The Garden of Eden is our cultural stereotype of paradise and implies basic attitudes toward the essential psychological categories of the conscious mind and the unconscious. Although the healthy psyche must always be a function of both of these two components—the immanent world of one's individual experience and the transcendent world lying beyond the frontiers of one's knowledge—cultural devaluations of one of the pair can make this vital relationship difficult. In the West one of the persistent mythical images for the unconscious has been paradise. By examining two Star Trek episodes with opposite approaches to it we can see how the television series moves beyond cultural stereotypes to archetypes and new possibilities for the future. (pp. 311-12)

In [a Star Trek episode entitled] The Apple we encounter a vision of Paradise and are invited to move beyond it and the dreams of childhood represented there. The dragon-creature Vaal, who is neither male nor female, maintains a society characterized by undifferentiated bliss. There is no aging, no death, no sex, no conflict, no assaults on the lives of others. Vaal becomes a figure for the original cosmic dragon who, self-begetting and self-consuming, spends eternity eating its own tail. Similarly the citizens of his society are involved only by the circularity of Vaal's ritual feeding. (p. 312)

Kirk addresses the natives on the joys of sexual differentiation and the rewards of meeting the challenges posed by work. Theirs is no longer a self-contained world which consumes and begets itself, imaged perfectly by the tribe going down into the mouth of the dragon with their offerings. This uroboric self-containment, a hieroglyph for eternity, has encountered change. The cosmic egg has been split and from it individuals emerge. Kirk wants to communicate to them the joy of individual becoming in a world subject to opposites like female/male, young/old, good/bad. What has traditionally seemed evil in the loss of paradise suddenly in the Star Trek world has its polarity reversed.

Evil as the social counterpart of individuality has interesting implications for various characteristics of paradise. Paradise is usually a place of play, not work, where man's only activity is ritual obedience in return for which all needs will be met. After the fall, work emerges as a form of penance done for the glory of God or the good of humanity, in short in expiation of one's sins. On the Enterprise, however, it offers the individual ways of expanding his skills and of interacting with the world. A similar shift in attitudes concerns the desirability of social distinctions. In the traditional paradise, although Vaal has a spokesman, all share equally in the life of the tribe: no one is richer (because he works harder) or more highly placed. Once again on the Enterprise hierarchy and distinctions between individuals are essential orchestrations of the working network of relationships. (pp. 312-13)

MATERIAL PROVIDED:
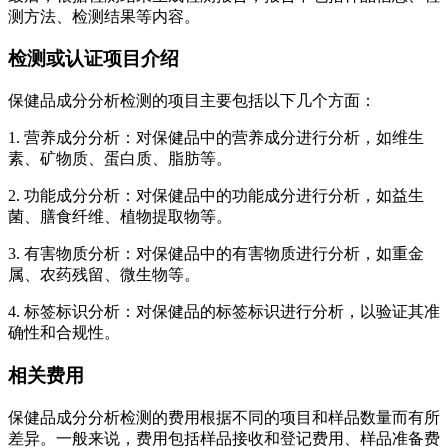
测方法、检测结果等内容。
检测或认证项目介绍
保健品成分分析检测的项目主要包括以下几个方面：
1. 营养成分分析：对保健品中的营养成分进行分析，如维生
素、矿物质、蛋白质、脂肪等。
2. 功能成分分析：对保健品中的功能成分进行分析，如益生
菌、膳食纤维、植物提取物等。
3. 有害物质分析：对保健品中的有害物质进行分析，如重金
属、农药残留、微生物等。
4. 标签标识分析：对保健品的标签标识进行分析，以验证其准
确性和合规性。
相关费用
保健品成分分析检测的费用根据不同的项目和样品数量而有所
差异。一般来说，费用包括样品接收和登记费用、样品准备费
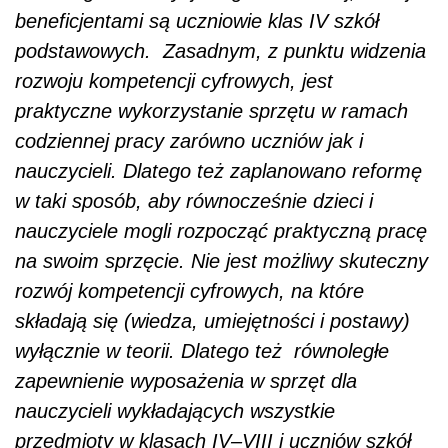
beneficjentami są uczniowie klas IV szkół
podstawowych. Zasadnym, z punktu widzenia
rozwoju kompetencji cyfrowych, jest
praktyczne wykorzystanie sprzętu w ramach
codziennej pracy zarówno uczniów jak i
nauczycieli. Dlatego też zaplanowano reformę
w taki sposób, aby równocześnie dzieci i
nauczyciele mogli rozpocząć praktyczną pracę
na swoim sprzęcie. Nie jest możliwy skuteczny
rozwój kompetencji cyfrowych, na które
składają się (wiedza, umiejętności i postawy)
wyłącznie w teorii. Dlatego też równoległe
zapewnienie wyposażenia w sprzęt dla
nauczycieli wykładających wszystkie
przedmioty w klasach IV–VIII i uczniów szkół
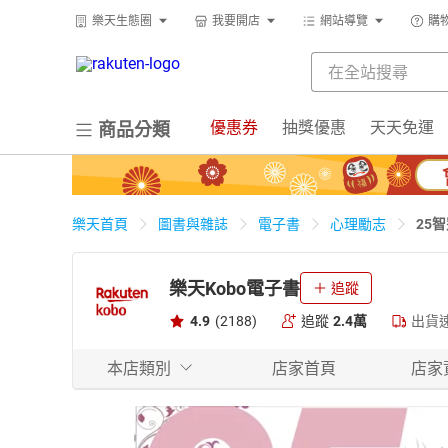
樂天生態圈
我要開店
網站導覽
購
優惠券
抽獎優惠
天天免運
商品分類
25
樂天首頁
圖書與雜誌
電子書
心理勵志
樂天Kobo電子書
追蹤
4.9
(2188)
追蹤
2.4萬
出貨
本店類別
店家首頁
店家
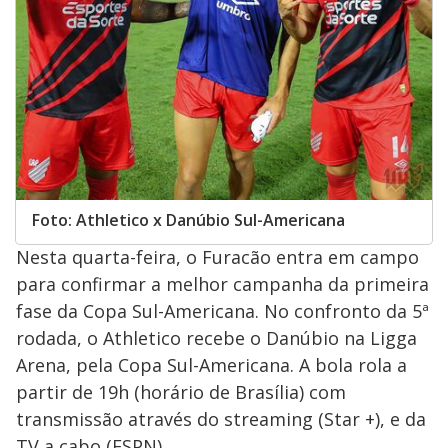
Foto: Athletico x Danúbio Sul-Americana
Nesta quarta-feira, o Furacão entra em campo
para confirmar a melhor campanha da primeira
fase da Copa Sul-Americana. No confronto da 5ª
rodada, o Athletico recebe o Danúbio na Ligga
Arena, pela Copa Sul-Americana. A bola rola a
partir de 19h (horário de Brasília) com
transmissão através do streaming (Star +), e da
TV a cabo (ESPN).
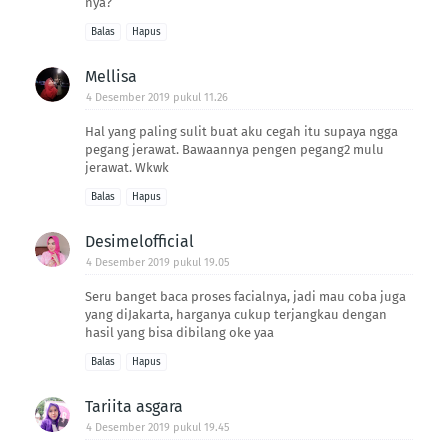
nya?
Balas
Hapus
Mellisa
4 Desember 2019 pukul 11.26
Hal yang paling sulit buat aku cegah itu supaya ngga
pegang jerawat. Bawaannya pengen pegang2 mulu
jerawat. Wkwk
Balas
Hapus
Desimelofficial
4 Desember 2019 pukul 19.05
Seru banget baca proses facialnya, jadi mau coba juga
yang diJakarta, harganya cukup terjangkau dengan
hasil yang bisa dibilang oke yaa
Balas
Hapus
Tariita asgara
4 Desember 2019 pukul 19.45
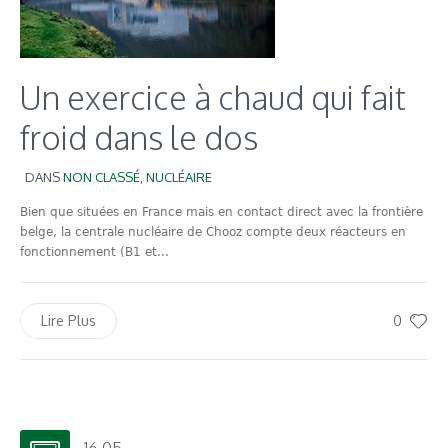
Un exercice à chaud qui fait
froid dans le dos
DANS
NON CLASSÉ
,
NUCLÉAIRE
Bien que situées en France mais en contact direct avec la frontière
belge, la centrale nucléaire de Chooz compte deux réacteurs en
fonctionnement (B1 et...
0
Lire Plus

PROBLEMS AND TASKS:
[a] In the essay on Star Trek and paradise, what sex is the dragon-creature Vaal?
[b] Explain why, according to the essay on Star Trek and paradise, devaluing either the conscious mind or the unconscious can cause trouble.
[c] Carry on the essay on Star Trek and paradise from its final sentence.

ANSWERS GIVEN:
[a] Vaal is neither male nor female.

[b] A healthy psyche must always be a function of both components: the immanent world of individual experience and the transcendent world beyond the frontiers of one's knowledge. When a culture devalues one of the pair, that vital relationship between them becomes difficult.

[c]
In The Way to Eden we see a group of space hippies try to realize their dreams of a return to our cultural prototype of paradise. Having stolen a space cruiser, they are apprehended by the Enterprise and taken aboard. Their anarchic ways anger Kirk, who as captain represents the military hierarchy of the Federation. Their somewhat bizarre unisex clothing further sets them apart from the rest of the crew, as does their focus on play rather than work. Spock, however, is able to establish rapport with them first of all by adopting a circular hand sign signifying oneness with which they greet one another. On further contact they discover and appreciate Spock's musical ability and find in him someone with whom they can play. Furthermore, whereas Kirk dismisses Eden as a non-existent myth, Spock is willing to search out its possible reality. For the hippies Eden is the goal of their search for the oneness of unconscious union with a fertile, bountiful and all-embracing Mother Nature. Spock, appropriately for the resident alien on the Enterprise, feels sympathy for these young people who disobey the accepted working rules of society. By putting his research skills to work he discovers that there is a planet called Eden.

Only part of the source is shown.